Hiszpańskie i niemieckie media nie mają wątpliwości – zgodnie z pojawiającym się od kilku dni plotkami, Fernando Alonso od przyszłego sezonu ponownie zasiądzie za kierownicą bolidu F1. Na Hiszpana czeka już gigantyczna pensja!
O zainteresowaniu zatrudnieniem Hiszpana przez team Renault napisał kilka dni temu "Bild". Zdaniem niemieckich dziennikarzy Alonso miałby zastąpić w zespole odchodzącego do McLarena Daniela Ricciardo.
Do konkretniejszych informacji dotarła "Marca". O ile bowiem sam Alonso, który w ostatnich latach ścigał się m.in. w Le Mans czy Rajdzie Dakar, nigdy nie wykluczał powrotu do F1, o tyle zawsze na przeszkodzie stała jego pensja. Dwukrotny mistrz w przeszłości zarabiał w McLarenie ponad 30 mln dolarów rocznie! A na wielki come back raczej nie da się namówić za dużo mniejszą kwotę...
Teamu Renault na pewno nie byłoby stać na taki transfer. Jak jednak informuje "Marca", pokrycie dużej części wynagrodzenia Alonso chce wziąć na siebie Libert Media, czyli... firma zarządzająca prawami marketingowymi Formuły 1.

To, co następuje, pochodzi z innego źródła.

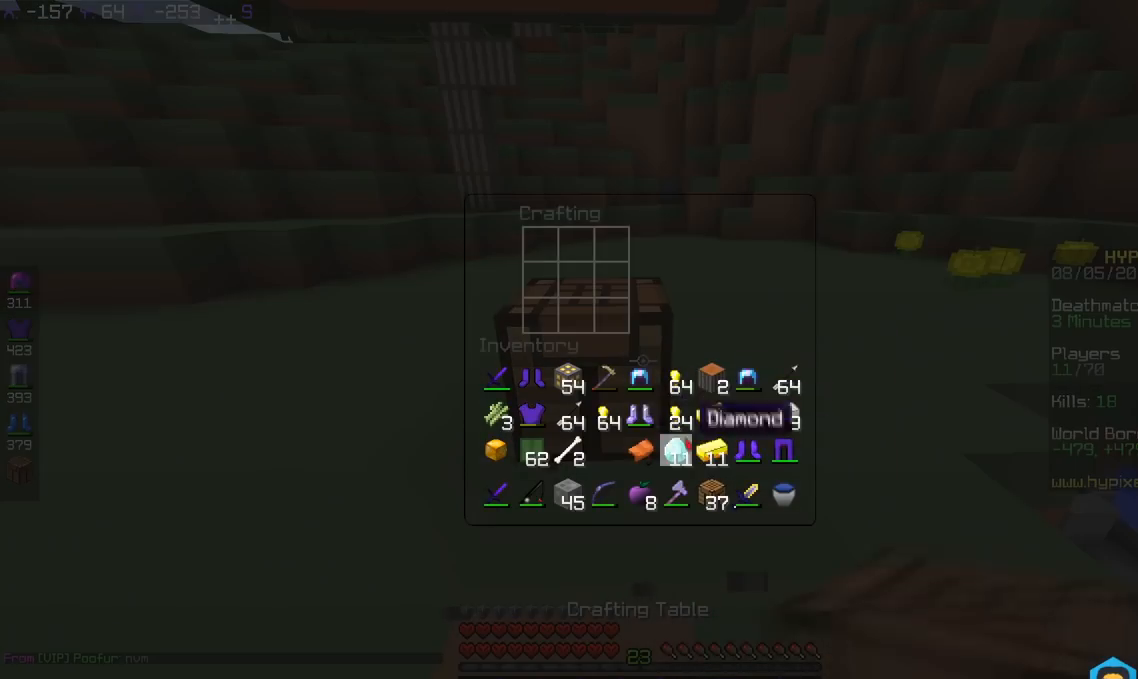
{"keys": [], "events": []}
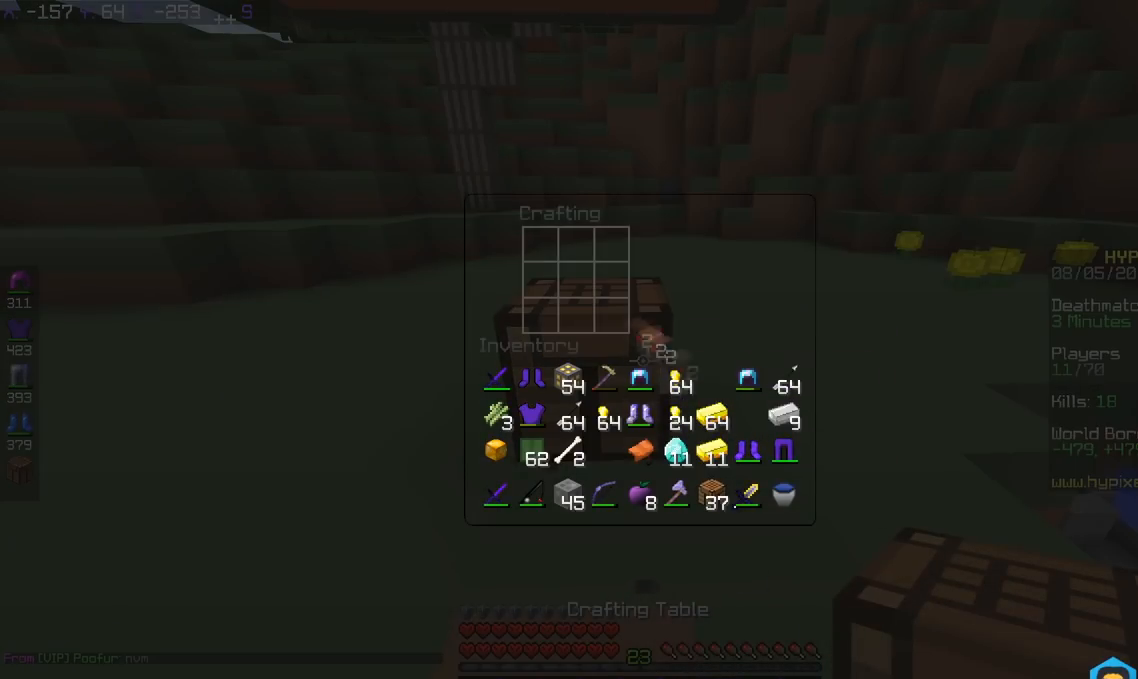
{"keys": [], "events": []}
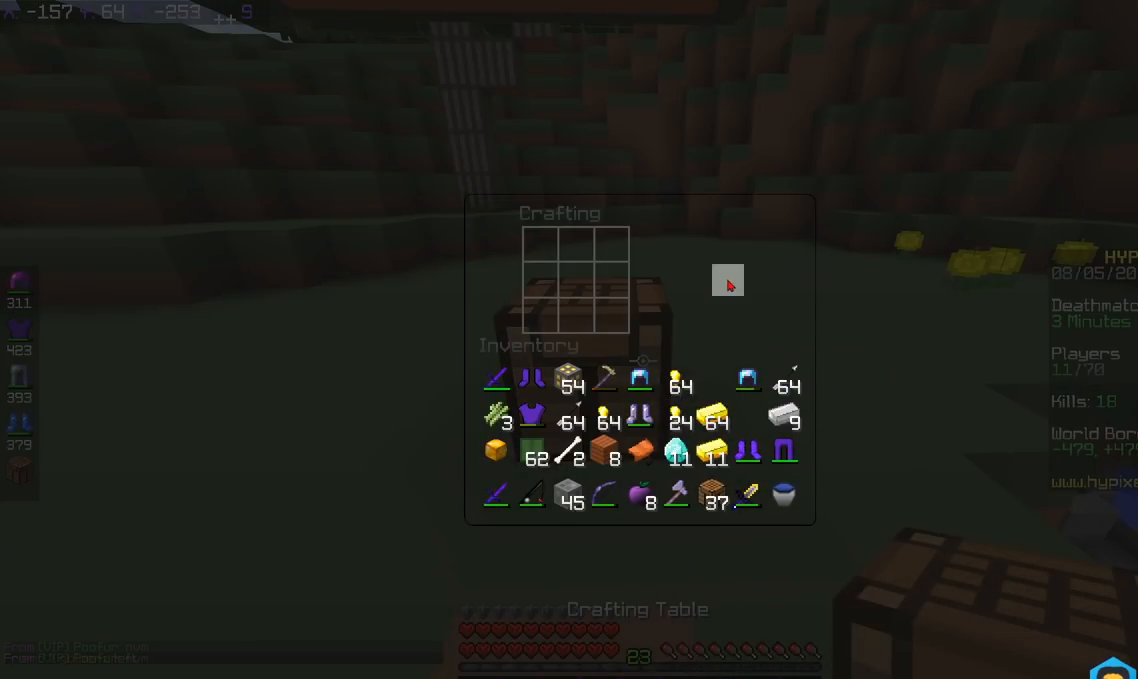
{"keys": [], "events": []}
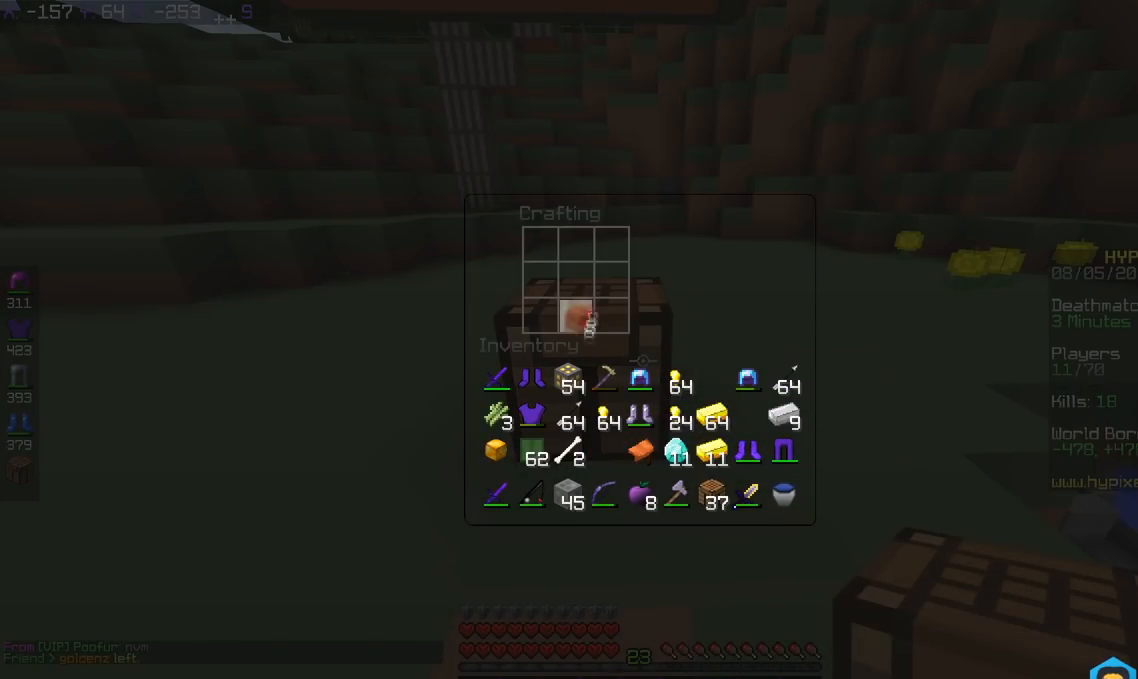
{"keys": [], "events": []}
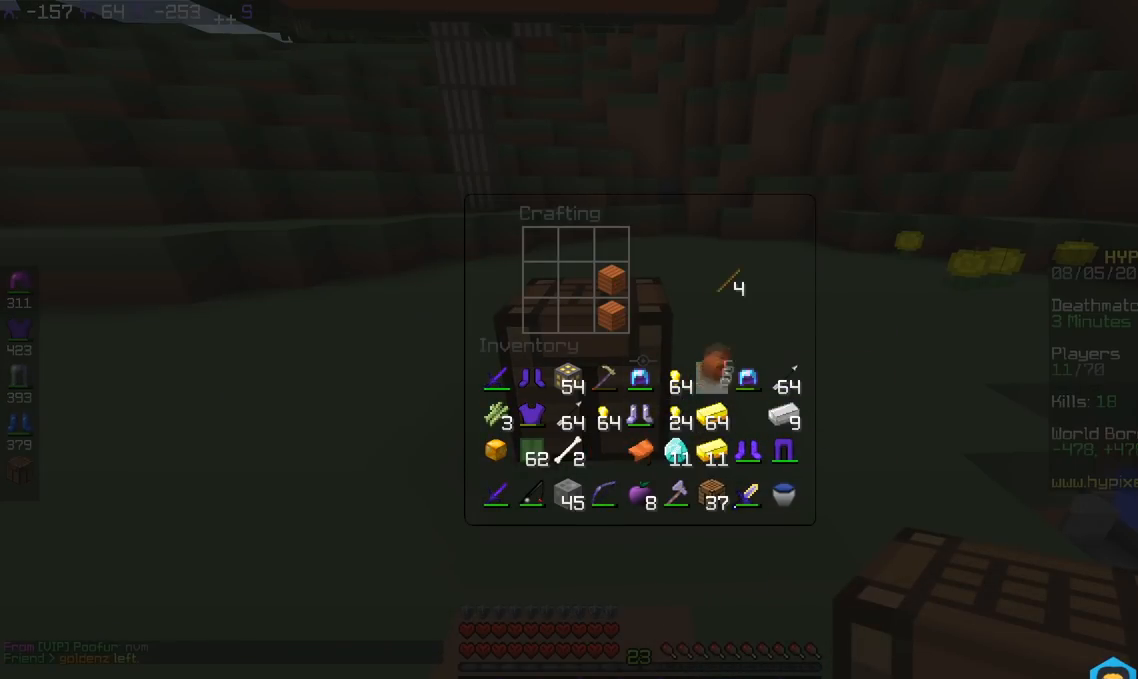
{"keys": [], "events": []}
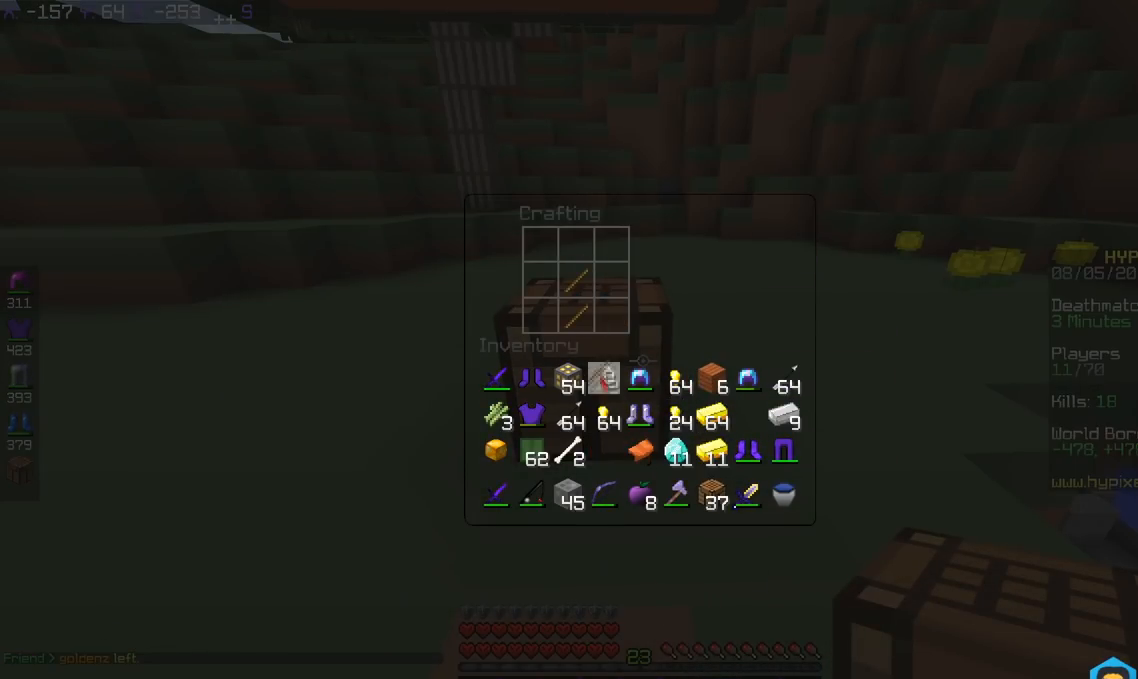
{"keys": [], "events": []}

Właśnie z marketingowego punktu widzenia powrót Hiszpana byłby strzałem w dziesiątkę dla całej dyscypliny. W Renault liczą natomiast także na włączenie się do walki o podium klasyfikacji kierowców. Wprowadzone odgórnie w związku z kryzysem wywołanym pandemią Covid-19 limity wydatków mają zniwelować różnice dzielące poszczególne zespoły, a w takim układzie posiadanie kierowcy o takich umiejętnościach, jakimi dysponuje Alonso, rzeczywiście może być gwarancją sukcesu.
Według hiszpańskich mediów potwierdzenie sensacyjnego powrotu ma zostać potwierdzone jeszcze przed startem tegorocznego sezonu.